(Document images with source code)
■ ■ ■ ■

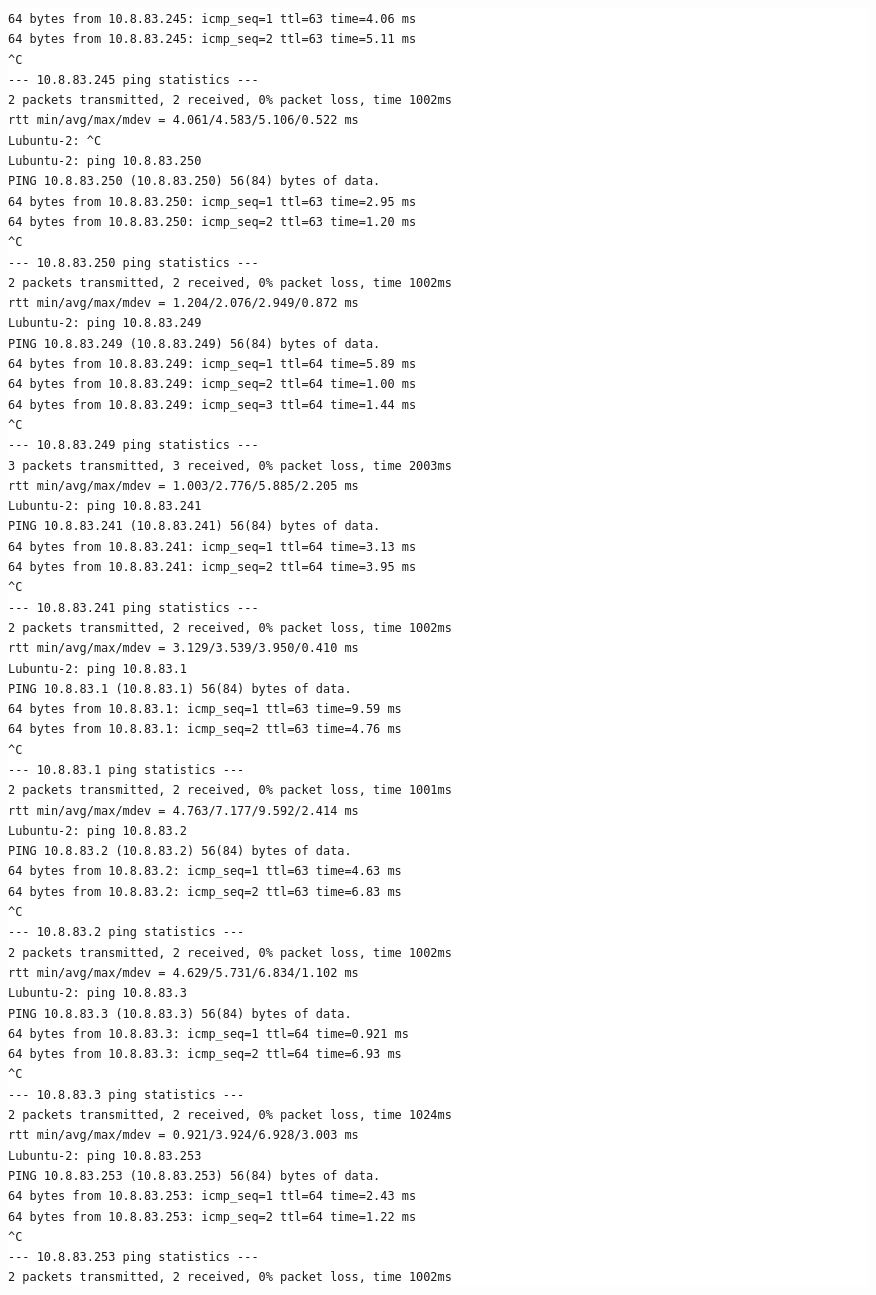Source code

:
 ```
64 bytes from 10.8.83.245: icmp_seq=1 ttl=63 time=4.06 ms                     
64 bytes from 10.8.83.245: icmp_seq=2 ttl=63 time=5.11 ms                     
^C
--- 10.8.83.245 ping statistics ---
2 packets transmitted, 2 received, 0% packet loss, time 1002ms
rtt min/avg/max/mdev = 4.061/4.583/5.106/0.522 ms
Lubuntu-2: ^C
Lubuntu-2: ping 10.8.83.250
PING 10.8.83.250 (10.8.83.250) 56(84) bytes of data.
64 bytes from 10.8.83.250: icmp_seq=1 ttl=63 time=2.95 ms
64 bytes from 10.8.83.250: icmp_seq=2 ttl=63 time=1.20 ms
^C
--- 10.8.83.250 ping statistics ---
2 packets transmitted, 2 received, 0% packet loss, time 1002ms
rtt min/avg/max/mdev = 1.204/2.076/2.949/0.872 ms
Lubuntu-2: ping 10.8.83.249
PING 10.8.83.249 (10.8.83.249) 56(84) bytes of data.
64 bytes from 10.8.83.249: icmp_seq=1 ttl=64 time=5.89 ms
64 bytes from 10.8.83.249: icmp_seq=2 ttl=64 time=1.00 ms
64 bytes from 10.8.83.249: icmp_seq=3 ttl=64 time=1.44 ms
^C
--- 10.8.83.249 ping statistics ---
3 packets transmitted, 3 received, 0% packet loss, time 2003ms
rtt min/avg/max/mdev = 1.003/2.776/5.885/2.205 ms
Lubuntu-2: ping 10.8.83.241
PING 10.8.83.241 (10.8.83.241) 56(84) bytes of data.
64 bytes from 10.8.83.241: icmp_seq=1 ttl=64 time=3.13 ms
64 bytes from 10.8.83.241: icmp_seq=2 ttl=64 time=3.95 ms
^C
--- 10.8.83.241 ping statistics ---
2 packets transmitted, 2 received, 0% packet loss, time 1002ms
rtt min/avg/max/mdev = 3.129/3.539/3.950/0.410 ms
Lubuntu-2: ping 10.8.83.1
PING 10.8.83.1 (10.8.83.1) 56(84) bytes of data.
64 bytes from 10.8.83.1: icmp_seq=1 ttl=63 time=9.59 ms
64 bytes from 10.8.83.1: icmp_seq=2 ttl=63 time=4.76 ms
^C
--- 10.8.83.1 ping statistics ---
2 packets transmitted, 2 received, 0% packet loss, time 1001ms
rtt min/avg/max/mdev = 4.763/7.177/9.592/2.414 ms
Lubuntu-2: ping 10.8.83.2
PING 10.8.83.2 (10.8.83.2) 56(84) bytes of data.
64 bytes from 10.8.83.2: icmp_seq=1 ttl=63 time=4.63 ms
64 bytes from 10.8.83.2: icmp_seq=2 ttl=63 time=6.83 ms
^C
--- 10.8.83.2 ping statistics ---
2 packets transmitted, 2 received, 0% packet loss, time 1002ms
rtt min/avg/max/mdev = 4.629/5.731/6.834/1.102 ms
Lubuntu-2: ping 10.8.83.3
PING 10.8.83.3 (10.8.83.3) 56(84) bytes of data.
64 bytes from 10.8.83.3: icmp_seq=1 ttl=64 time=0.921 ms
64 bytes from 10.8.83.3: icmp_seq=2 ttl=64 time=6.93 ms
^C
--- 10.8.83.3 ping statistics ---
2 packets transmitted, 2 received, 0% packet loss, time 1024ms
rtt min/avg/max/mdev = 0.921/3.924/6.928/3.003 ms
Lubuntu-2: ping 10.8.83.253
PING 10.8.83.253 (10.8.83.253) 56(84) bytes of data.
64 bytes from 10.8.83.253: icmp_seq=1 ttl=64 time=2.43 ms
64 bytes from 10.8.83.253: icmp_seq=2 ttl=64 time=1.22 ms
^C
--- 10.8.83.253 ping statistics ---
2 packets transmitted, 2 received, 0% packet loss, time 1002ms
```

■ ■ ■ ■

What you are asked to do
Write out each entry again exactly, and skip the pictures.

Written response
Source code

:
 ```
64 bytes from 10.8.83.245: icmp_seq=1 ttl=63 time=4.06 ms                     
64 bytes from 10.8.83.245: icmp_seq=2 ttl=63 time=5.11 ms                     
^C
--- 10.8.83.245 ping statistics ---
2 packets transmitted, 2 received, 0% packet loss, time 1002ms
rtt min/avg/max/mdev = 4.061/4.583/5.106/0.522 ms
Lubuntu-2: ^C
Lubuntu-2: ping 10.8.83.250
PING 10.8.83.250 (10.8.83.250) 56(84) bytes of data.
64 bytes from 10.8.83.250: icmp_seq=1 ttl=63 time=2.95 ms
64 bytes from 10.8.83.250: icmp_seq=2 ttl=63 time=1.20 ms
^C
--- 10.8.83.250 ping statistics ---
2 packets transmitted, 2 received, 0% packet loss, time 1002ms
rtt min/avg/max/mdev = 1.204/2.076/2.949/0.872 ms
Lubuntu-2: ping 10.8.83.249
PING 10.8.83.249 (10.8.83.249) 56(84) bytes of data.
64 bytes from 10.8.83.249: icmp_seq=1 ttl=64 time=5.89 ms
64 bytes from 10.8.83.249: icmp_seq=2 ttl=64 time=1.00 ms
64 bytes from 10.8.83.249: icmp_seq=3 ttl=64 time=1.44 ms
^C
--- 10.8.83.249 ping statistics ---
3 packets transmitted, 3 received, 0% packet loss, time 2003ms
rtt min/avg/max/mdev = 1.003/2.776/5.885/2.205 ms
Lubuntu-2: ping 10.8.83.241
PING 10.8.83.241 (10.8.83.241) 56(84) bytes of data.
64 bytes from 10.8.83.241: icmp_seq=1 ttl=64 time=3.13 ms
64 bytes from 10.8.83.241: icmp_seq=2 ttl=64 time=3.95 ms
^C
--- 10.8.83.241 ping statistics ---
2 packets transmitted, 2 received, 0% packet loss, time 1002ms
rtt min/avg/max/mdev = 3.129/3.539/3.950/0.410 ms
Lubuntu-2: ping 10.8.83.1
PING 10.8.83.1 (10.8.83.1) 56(84) bytes of data.
64 bytes from 10.8.83.1: icmp_seq=1 ttl=63 time=9.59 ms
64 bytes from 10.8.83.1: icmp_seq=2 ttl=63 time=4.76 ms
^C
--- 10.8.83.1 ping statistics ---
2 packets transmitted, 2 received, 0% packet loss, time 1001ms
rtt min/avg/max/mdev = 4.763/7.177/9.592/2.414 ms
Lubuntu-2: ping 10.8.83.2
PING 10.8.83.2 (10.8.83.2) 56(84) bytes of data.
64 bytes from 10.8.83.2: icmp_seq=1 ttl=63 time=4.63 ms
64 bytes from 10.8.83.2: icmp_seq=2 ttl=63 time=6.83 ms
^C
--- 10.8.83.2 ping statistics ---
2 packets transmitted, 2 received, 0% packet loss, time 1002ms
rtt min/avg/max/mdev = 4.629/5.731/6.834/1.102 ms
Lubuntu-2: ping 10.8.83.3
PING 10.8.83.3 (10.8.83.3) 56(84) bytes of data.
64 bytes from 10.8.83.3: icmp_seq=1 ttl=64 time=0.921 ms
64 bytes from 10.8.83.3: icmp_seq=2 ttl=64 time=6.93 ms
^C
--- 10.8.83.3 ping statistics ---
2 packets transmitted, 2 received, 0% packet loss, time 1024ms
rtt min/avg/max/mdev = 0.921/3.924/6.928/3.003 ms
Lubuntu-2: ping 10.8.83.253
PING 10.8.83.253 (10.8.83.253) 56(84) bytes of data.
64 bytes from 10.8.83.253: icmp_seq=1 ttl=64 time=2.43 ms
64 bytes from 10.8.83.253: icmp_seq=2 ttl=64 time=1.22 ms
^C
--- 10.8.83.253 ping statistics ---
2 packets transmitted, 2 received, 0% packet loss, time 1002ms
```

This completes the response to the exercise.